Television host Jim Cramer is known for his outlandish takes on the stock market and his often back-and-forth recommendations that can change from day to day. The same has applied to the cryptocurrency market in recent years, a sector Cramer loves to hate.
Here's a look back at one of Cramer's recent warning calls against cryptocurrency and how you could've profited betting against him.
What Happened: Optimism for Bitcoin BTC/USD spot ETFs is among the catalysts that sent the price of cryptocurrencies soaring in recent weeks.

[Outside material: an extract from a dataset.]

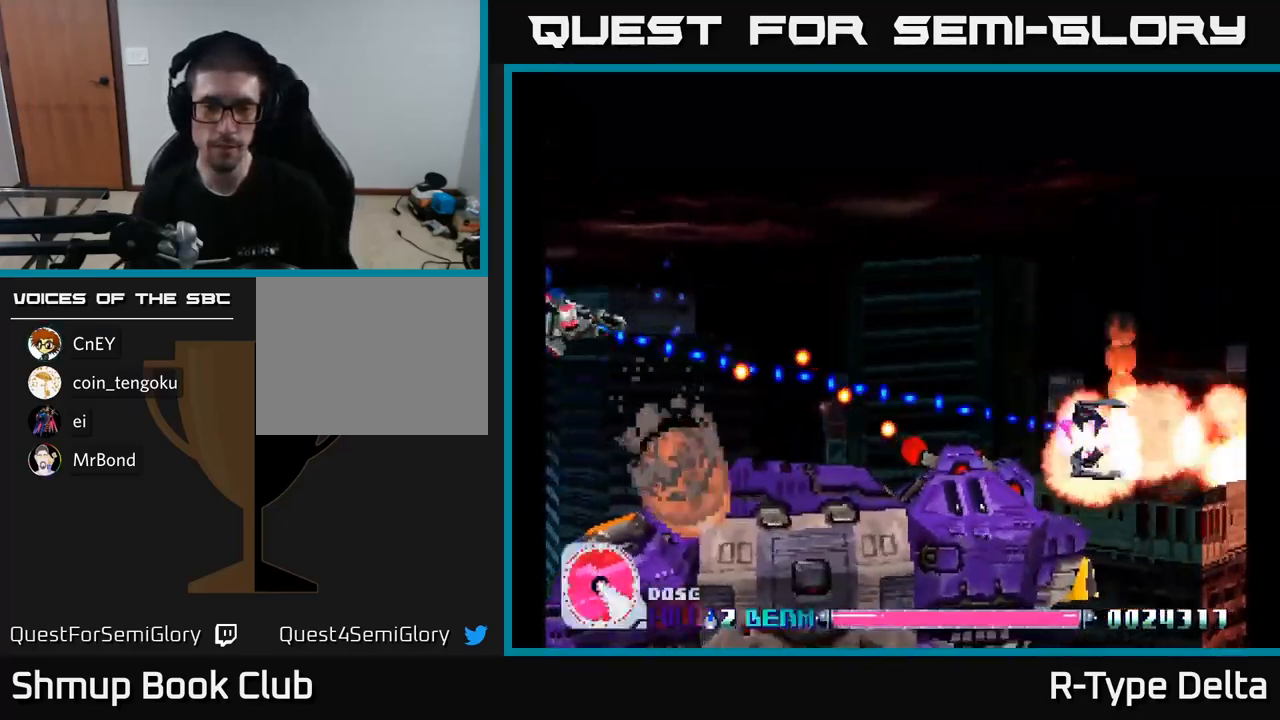
{"buttons": ["X"], "right_stick": "center", "events": [[150, "DPAD_DOWN", "up"], [400, "DPAD_DOWN", "down"], [483, "DPAD_DOWN", "up"]]}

After a rough 2022 for the cryptocurrency sector, valuations of many leading cryptos have soared year-to-date in 2023. This means that anyone who wrote crypto off in late 2022 or early 2023 is likely regretting their call-outs or provided advice that turned out to be untrue.
On Dec. 23, 2022, CNBC host Cramer once again criticized the cryptocurrency market and gave a warning to anyone who was investing in the sector. The comments came as it was announced that FTX co-founder Sam Bankman-Fried had been released from jail on $250 million bail.
Cramer said the SEC should be more involved in the cryptocurrency market, noting that when investors look at a filing of a stock, they know who owns it, whereas with cryptocurrency, investors don't know who owns them.
The CNBC host previously owned cryptocurrency before selling all of it, a decision he said he announced on television and doesn't regret.
"I would not touch crypto in a million years," Cramer said during the Dec. 23, 2022, broadcast.
Cramer said the cryptocurrency sector has fought regulation and investors often see losses of their money.
"I like to have my money at JPMorgan and I check on Monday to see whether my balance is there."
Cramer said the same can't be said for cryptocurrency due to volatility and from his personal experience it can be tough to get your money out.
An on-screen graphic showed the prices for Bitcoin, Ethereum ETH/USD, Solana SOL/USD, Litecoin LTC/USD and the cryptocurrency exchange Coinbase Global COIN.
The chart and names of several of the cryptocurrencies prompted an angry rant from Cramer.
"I do think you're an idiot. I did not go to college to get stupid. These people who own these things should not own them."
Cramer went on to say that cryptocurrencies are the "creation of money by cretins."
"These are worse than even the worst Nasdaq stocks."
Given the comments by Cramer in December, it may have come as a surprise when Cramer recently recommended Bitcoin over a Bitcoin mining stock on his "Mad Money" show.
"I'd rather just own Bitcoin," Cramer said when asked about Marathon Digital Holdings Inc MARA.
Investors who disagree with Cramer can now invest in the Inverse Cramer Tracker ETF SJIM, which launched earlier this year.
When Cramer made his argument in December, investors could have purchased the individual cryptocurrencies and Coinbase stock themselves.
Related Link: EXCLUSIVE: Someone Needed To Make Jim Cramer ETF
Investing $1,000 in Crypto: An investor who went against Cramer's advice on Bitcoin and invested in the leading cryptocurrency on Dec. 23, 2022, would likely be smiling today.
A $1,000 investment at the intraday high could have purchased 0.0592 BTC. The $1,000 investment would be worth $2,010.24 today. This marks a return of 101.0% over the last 10 months.
The same $1,000 invested in the SPDR S&P 500 ETF Trust SPY, which tracks the S&P 500 stock market index, would be worth $1,078.92 today. This marks a return of 7.9% over the last 10 months.
Each of the four cryptocurrencies and cryptocurrency platform Cramer criticized are up over the last 10 months with all but one beating the S&P 500. Here's a look at the returns for the other assets based on a $1,000 investment:
Ethereum: 0.8150 ETH, $1,449.09 today, +44.9%
Litecoin: 15.15 LTC, $1,027.62 today, +2.8%
Solana: 82.78 SOL, $2,665.52 today, +166.6%
Coinbase: 27.79 COIN, $2,028.11 today, +102.8%
Here's a look at if an investor split the $1,000 evenly among the five assets shown to Cramer.
Total: $1,690.69, +69.1%
The $1,000 investment would be up 69.1% over the last 10 months, significantly beating the 7.9% return from the S&P 500.